Problem details: Extract every line below, verbatim.

Input records:
::::

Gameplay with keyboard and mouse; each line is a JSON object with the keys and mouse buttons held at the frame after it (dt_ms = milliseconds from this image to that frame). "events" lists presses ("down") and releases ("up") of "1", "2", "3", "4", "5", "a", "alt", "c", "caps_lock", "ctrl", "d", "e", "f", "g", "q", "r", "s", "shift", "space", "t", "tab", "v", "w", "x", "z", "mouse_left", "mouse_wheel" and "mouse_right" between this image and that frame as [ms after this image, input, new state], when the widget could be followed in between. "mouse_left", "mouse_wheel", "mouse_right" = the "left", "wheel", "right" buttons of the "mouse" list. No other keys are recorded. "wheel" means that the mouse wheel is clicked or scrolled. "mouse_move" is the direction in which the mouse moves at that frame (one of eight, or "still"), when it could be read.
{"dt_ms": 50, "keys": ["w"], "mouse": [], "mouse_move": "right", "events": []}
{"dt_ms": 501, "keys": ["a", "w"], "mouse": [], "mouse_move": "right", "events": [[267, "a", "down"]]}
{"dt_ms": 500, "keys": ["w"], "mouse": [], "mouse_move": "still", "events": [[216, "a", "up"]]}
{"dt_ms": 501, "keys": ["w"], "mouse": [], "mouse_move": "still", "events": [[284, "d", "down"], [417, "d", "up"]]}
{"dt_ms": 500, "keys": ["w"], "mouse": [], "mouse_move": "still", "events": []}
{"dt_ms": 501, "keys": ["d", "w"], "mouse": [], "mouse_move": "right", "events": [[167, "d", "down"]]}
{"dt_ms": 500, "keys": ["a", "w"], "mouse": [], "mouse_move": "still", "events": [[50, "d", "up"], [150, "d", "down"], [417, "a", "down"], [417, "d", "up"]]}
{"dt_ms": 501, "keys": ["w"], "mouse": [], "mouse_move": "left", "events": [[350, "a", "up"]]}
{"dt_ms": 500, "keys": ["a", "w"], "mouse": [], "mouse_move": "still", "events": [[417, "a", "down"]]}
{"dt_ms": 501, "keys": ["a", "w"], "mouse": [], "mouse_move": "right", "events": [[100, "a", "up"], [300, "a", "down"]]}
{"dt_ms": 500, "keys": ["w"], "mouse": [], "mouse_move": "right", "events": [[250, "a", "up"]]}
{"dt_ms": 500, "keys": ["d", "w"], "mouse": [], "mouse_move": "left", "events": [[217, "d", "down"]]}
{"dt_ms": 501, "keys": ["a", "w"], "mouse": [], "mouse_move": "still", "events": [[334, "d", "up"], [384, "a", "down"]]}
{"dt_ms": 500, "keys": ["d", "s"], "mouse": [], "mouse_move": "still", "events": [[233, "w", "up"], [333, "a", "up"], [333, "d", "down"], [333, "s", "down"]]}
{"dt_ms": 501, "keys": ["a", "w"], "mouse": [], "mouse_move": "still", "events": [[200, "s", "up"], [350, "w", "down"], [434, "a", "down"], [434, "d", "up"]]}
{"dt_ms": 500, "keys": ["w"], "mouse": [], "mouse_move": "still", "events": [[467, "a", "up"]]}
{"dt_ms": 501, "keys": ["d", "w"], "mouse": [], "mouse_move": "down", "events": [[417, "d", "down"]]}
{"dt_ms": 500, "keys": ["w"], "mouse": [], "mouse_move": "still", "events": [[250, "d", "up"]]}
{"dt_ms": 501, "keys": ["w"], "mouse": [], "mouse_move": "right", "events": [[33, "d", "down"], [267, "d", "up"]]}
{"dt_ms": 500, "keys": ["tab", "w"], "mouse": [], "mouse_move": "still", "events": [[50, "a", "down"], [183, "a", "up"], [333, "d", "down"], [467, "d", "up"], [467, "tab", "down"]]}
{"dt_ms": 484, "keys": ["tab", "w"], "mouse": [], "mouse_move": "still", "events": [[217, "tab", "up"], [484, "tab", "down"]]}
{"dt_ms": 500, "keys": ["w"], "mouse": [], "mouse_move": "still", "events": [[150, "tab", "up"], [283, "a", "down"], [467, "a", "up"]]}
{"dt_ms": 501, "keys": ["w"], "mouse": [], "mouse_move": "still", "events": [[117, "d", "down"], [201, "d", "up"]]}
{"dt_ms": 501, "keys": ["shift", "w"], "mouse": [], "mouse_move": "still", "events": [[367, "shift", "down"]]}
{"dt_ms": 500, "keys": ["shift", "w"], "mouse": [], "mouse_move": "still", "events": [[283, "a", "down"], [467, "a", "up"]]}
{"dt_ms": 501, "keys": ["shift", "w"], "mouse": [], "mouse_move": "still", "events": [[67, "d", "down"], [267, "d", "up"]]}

::::

Response:
Gameplay with keyboard and mouse; each line is a JSON object with the keys and mouse buttons held at the frame after it (dt_ms = milliseconds from this image to that frame). "events" lists presses ("down") and releases ("up") of "1", "2", "3", "4", "5", "a", "alt", "c", "caps_lock", "ctrl", "d", "e", "f", "g", "q", "r", "s", "shift", "space", "t", "tab", "v", "w", "x", "z", "mouse_left", "mouse_wheel" and "mouse_right" between this image and that frame as [ms after this image, input, new state], when the widget could be followed in between. "mouse_left", "mouse_wheel", "mouse_right" = the "left", "wheel", "right" buttons of the "mouse" list. No other keys are recorded. "wheel" means that the mouse wheel is clicked or scrolled. "mouse_move" is the direction in which the mouse moves at that frame (one of eight, or "still"), when it could be read.
{"dt_ms": 50, "keys": ["w"], "mouse": [], "mouse_move": "right", "events": []}
{"dt_ms": 501, "keys": ["a", "w"], "mouse": [], "mouse_move": "right", "events": [[267, "a", "down"]]}
{"dt_ms": 500, "keys": ["w"], "mouse": [], "mouse_move": "still", "events": [[216, "a", "up"]]}
{"dt_ms": 501, "keys": ["w"], "mouse": [], "mouse_move": "still", "events": [[284, "d", "down"], [417, "d", "up"]]}
{"dt_ms": 500, "keys": ["w"], "mouse": [], "mouse_move": "still", "events": []}
{"dt_ms": 501, "keys": ["d", "w"], "mouse": [], "mouse_move": "right", "events": [[167, "d", "down"]]}
{"dt_ms": 500, "keys": ["a", "w"], "mouse": [], "mouse_move": "still", "events": [[50, "d", "up"], [150, "d", "down"], [417, "a", "down"], [417, "d", "up"]]}
{"dt_ms": 501, "keys": ["w"], "mouse": [], "mouse_move": "left", "events": [[350, "a", "up"]]}
{"dt_ms": 500, "keys": ["a", "w"], "mouse": [], "mouse_move": "still", "events": [[417, "a", "down"]]}
{"dt_ms": 501, "keys": ["a", "w"], "mouse": [], "mouse_move": "right", "events": [[100, "a", "up"], [300, "a", "down"]]}
{"dt_ms": 500, "keys": ["w"], "mouse": [], "mouse_move": "right", "events": [[250, "a", "up"]]}
{"dt_ms": 500, "keys": ["d", "w"], "mouse": [], "mouse_move": "left", "events": [[217, "d", "down"]]}
{"dt_ms": 501, "keys": ["a", "w"], "mouse": [], "mouse_move": "still", "events": [[334, "d", "up"], [384, "a", "down"]]}
{"dt_ms": 500, "keys": ["d", "s"], "mouse": [], "mouse_move": "still", "events": [[233, "w", "up"], [333, "a", "up"], [333, "d", "down"], [333, "s", "down"]]}
{"dt_ms": 501, "keys": ["a", "w"], "mouse": [], "mouse_move": "still", "events": [[200, "s", "up"], [350, "w", "down"], [434, "a", "down"], [434, "d", "up"]]}
{"dt_ms": 500, "keys": ["w"], "mouse": [], "mouse_move": "still", "events": [[467, "a", "up"]]}
{"dt_ms": 501, "keys": ["d", "w"], "mouse": [], "mouse_move": "down", "events": [[417, "d", "down"]]}
{"dt_ms": 500, "keys": ["w"], "mouse": [], "mouse_move": "still", "events": [[250, "d", "up"]]}
{"dt_ms": 501, "keys": ["w"], "mouse": [], "mouse_move": "right", "events": [[33, "d", "down"], [267, "d", "up"]]}
{"dt_ms": 500, "keys": ["tab", "w"], "mouse": [], "mouse_move": "still", "events": [[50, "a", "down"], [183, "a", "up"], [333, "d", "down"], [467, "d", "up"], [467, "tab", "down"]]}
{"dt_ms": 484, "keys": ["tab", "w"], "mouse": [], "mouse_move": "still", "events": [[217, "tab", "up"], [484, "tab", "down"]]}
{"dt_ms": 500, "keys": ["w"], "mouse": [], "mouse_move": "still", "events": [[150, "tab", "up"], [283, "a", "down"], [467, "a", "up"]]}
{"dt_ms": 501, "keys": ["w"], "mouse": [], "mouse_move": "still", "events": [[117, "d", "down"], [201, "d", "up"]]}
{"dt_ms": 501, "keys": ["shift", "w"], "mouse": [], "mouse_move": "still", "events": [[367, "shift", "down"]]}
{"dt_ms": 500, "keys": ["shift", "w"], "mouse": [], "mouse_move": "still", "events": [[283, "a", "down"], [467, "a", "up"]]}
{"dt_ms": 501, "keys": ["shift", "w"], "mouse": [], "mouse_move": "still", "events": [[67, "d", "down"], [267, "d", "up"]]}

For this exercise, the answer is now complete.